With online shopping on a steady rise, more retailers are adopting technologies that can help reduce returns and provide a more personal and frictionless shopping experience. 3DLOOK Co-Founder and Chief Executive Officer, Vadim Rogovskiy, recently published an article on Forbes to share how innovations coming out of the technology sector will resolve some of the issues that fashion e-commerce faces.

In the article, How Technology Could Revolutionize Online Shopping In The Near Future, Vadim discusses how 3DLOOK is not only changing the way people find their fit and shop online, but also how 3DLOOK technology could play a role in reducing the amount of waste that returns contribute to the environment. New technologies like 3DLOOK will generate intelligent data to help brands and retailers improve efficiency and reduce waste in the design and product development process.

The cost of returns continues to grow along with the rate of returns. Currently, each order sent back costs retailers from $3 to $12.

The number of returned goods also has a negative impact on the environment. The destruction of unsold and returned garments, especially in the luxury sector, has caused people to ask questions. The fashion industry is known as one of the largest polluters in the world.
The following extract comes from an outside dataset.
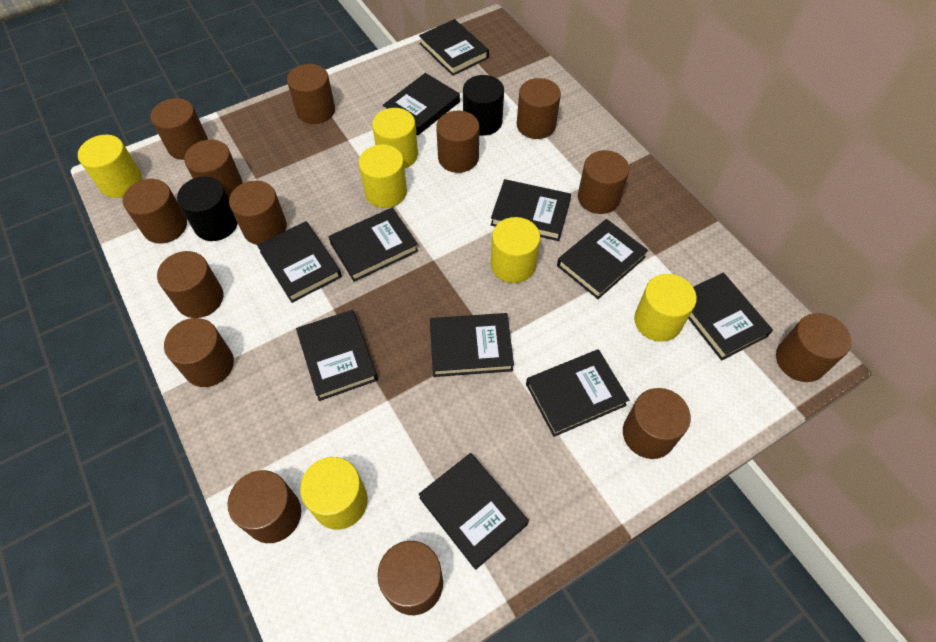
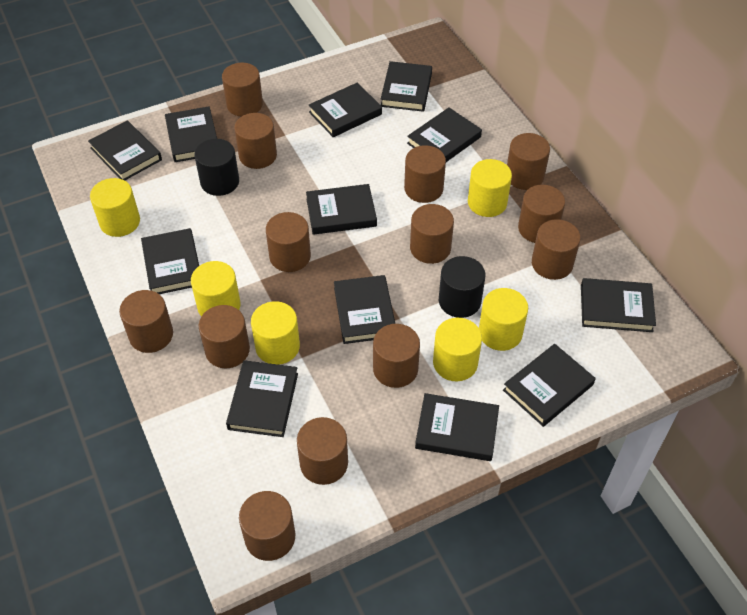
black book: [257,221,342,303] [296,310,378,401] [328,208,419,282] [383,73,460,135] [419,19,489,76] [419,453,529,570] [430,313,514,377] [491,179,571,241] [526,349,629,437] [557,219,648,299] [688,273,773,360] = 11 -> [88,121,162,181] [141,228,199,294] [165,106,217,162] [226,360,298,437] [306,184,377,235] [309,83,382,137] [334,275,395,344] [381,61,432,112] [407,108,482,162] [415,393,499,461] [503,344,596,427] [581,278,656,332] = 12
brown cylinder: [123,179,187,244] [150,98,208,160] [157,251,223,318] [164,318,234,387] [184,140,243,197] [227,470,301,543] [229,180,287,245] [287,64,335,124] [377,541,443,615] [436,111,479,173] [517,78,561,139] [578,150,629,214] [623,388,691,459] [776,313,852,382] = 14 -> [119,290,173,353] [199,305,250,368] [222,63,263,117] [234,113,277,169] [239,491,295,561] [266,212,311,272] [297,417,348,485] [373,324,420,388] [404,145,446,203] [410,204,454,264] [507,133,550,190] [518,185,565,243] [532,219,581,280] = 13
Yet with fit being the culprit for 70% of online clothing returns, Vadim draws attention to three game-changing benefits of technological innovations for the apparel industry:

  • Creating virtual 3D body avatars to show how clothing would actually fit on customers and reduce the product timeline for brands.
  • Enabling consumers to measure themselves and get size recommendations with the help of AI-powered scanning technologies.
  • Addressing the industrywide issue — myriad of clothing that doesn’t fit discarded in landfills.

To read more of Vadim’s article on Forbes, follow the link.

One Comment

  • Mark Hill says:

    The most exciting potential for your technology would be to enable Doc Searle’s vision of an Intention Economy: buyers finding sellers, not sellers finding (or “capturing”) buyers.https://www.linuxjournal.com/content/intention-economy.
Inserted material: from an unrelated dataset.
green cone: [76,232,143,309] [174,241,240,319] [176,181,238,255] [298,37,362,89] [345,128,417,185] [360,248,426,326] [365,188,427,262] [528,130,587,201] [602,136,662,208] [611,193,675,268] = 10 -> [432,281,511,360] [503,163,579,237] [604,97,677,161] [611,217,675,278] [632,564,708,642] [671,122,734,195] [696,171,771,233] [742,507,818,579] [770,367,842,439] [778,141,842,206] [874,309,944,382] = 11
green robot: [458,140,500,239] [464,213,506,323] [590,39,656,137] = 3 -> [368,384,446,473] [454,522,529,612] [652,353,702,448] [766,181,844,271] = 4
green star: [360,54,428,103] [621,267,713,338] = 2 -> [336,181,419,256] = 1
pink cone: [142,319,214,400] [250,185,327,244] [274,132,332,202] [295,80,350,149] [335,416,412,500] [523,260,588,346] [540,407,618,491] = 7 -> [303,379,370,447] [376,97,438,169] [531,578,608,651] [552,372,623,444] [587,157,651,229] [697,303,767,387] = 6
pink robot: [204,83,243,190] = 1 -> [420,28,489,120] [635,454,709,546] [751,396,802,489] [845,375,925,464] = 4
    An open platform can enable a customer to search the marketplace for items that fit the way he wants, and look the way he wants, so that he can buy online with confidence in minutes. A small percent will find that the mass market serves them poorly and will need made-to-measure, but the vast majority will find much better value from brands who designed with them in mind, provided they have the right tools to document their size requirements and compare these with the marketplace.